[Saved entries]

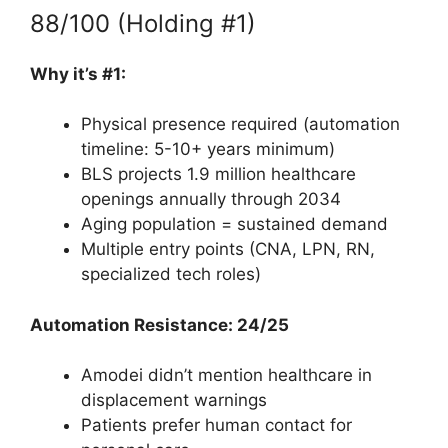
88/100 (Holding #1)
Why it’s #1:
Physical presence required (automation
timeline: 5-10+ years minimum)
BLS projects 1.9 million healthcare
openings annually through 2034
Aging population = sustained demand
Multiple entry points (CNA, LPN, RN,
specialized tech roles)
Automation Resistance: 24/25
Amodei didn’t mention healthcare in
displacement warnings
Patients prefer human contact for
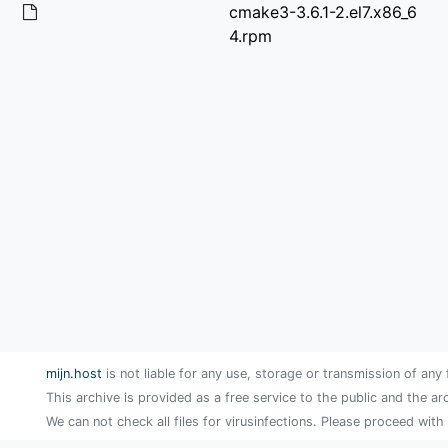
cmake3-3.6.1-2.el7.x86_6
4.rpm
mijn.host
is not liable for any use, storage or transmission of any 
This archive is provided as a free service to the public and the ar
We can not check all files for virusinfections. Please proceed with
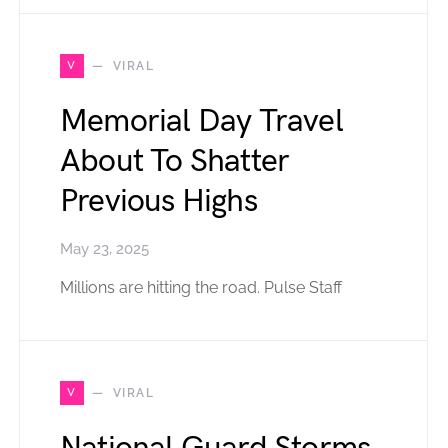
V
VIRAL
Memorial Day Travel
About To Shatter
Previous Highs
May 23, 2025
Millions are hitting the road. Pulse Staff
V
VIRAL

# [Action item]
The full data, repeated exactly and stripped of its pictures, is the expected answer.

# [Answer to this task]
88/100 (Holding #1)
Why it’s #1:
Physical presence required (automation
timeline: 5-10+ years minimum)
BLS projects 1.9 million healthcare
openings annually through 2034
Aging population = sustained demand
Multiple entry points (CNA, LPN, RN,
specialized tech roles)
Automation Resistance: 24/25
Amodei didn’t mention healthcare in
displacement warnings
Patients prefer human contact for
cmake3-3.6.1-2.el7.x86_6
4.rpm
mijn.host
is not liable for any use, storage or transmission of any 
This archive is provided as a free service to the public and the ar
We can not check all files for virusinfections. Please proceed with
V
VIRAL
Memorial Day Travel
About To Shatter
Previous Highs
May 23, 2025
Millions are hitting the road. Pulse Staff
V
VIRAL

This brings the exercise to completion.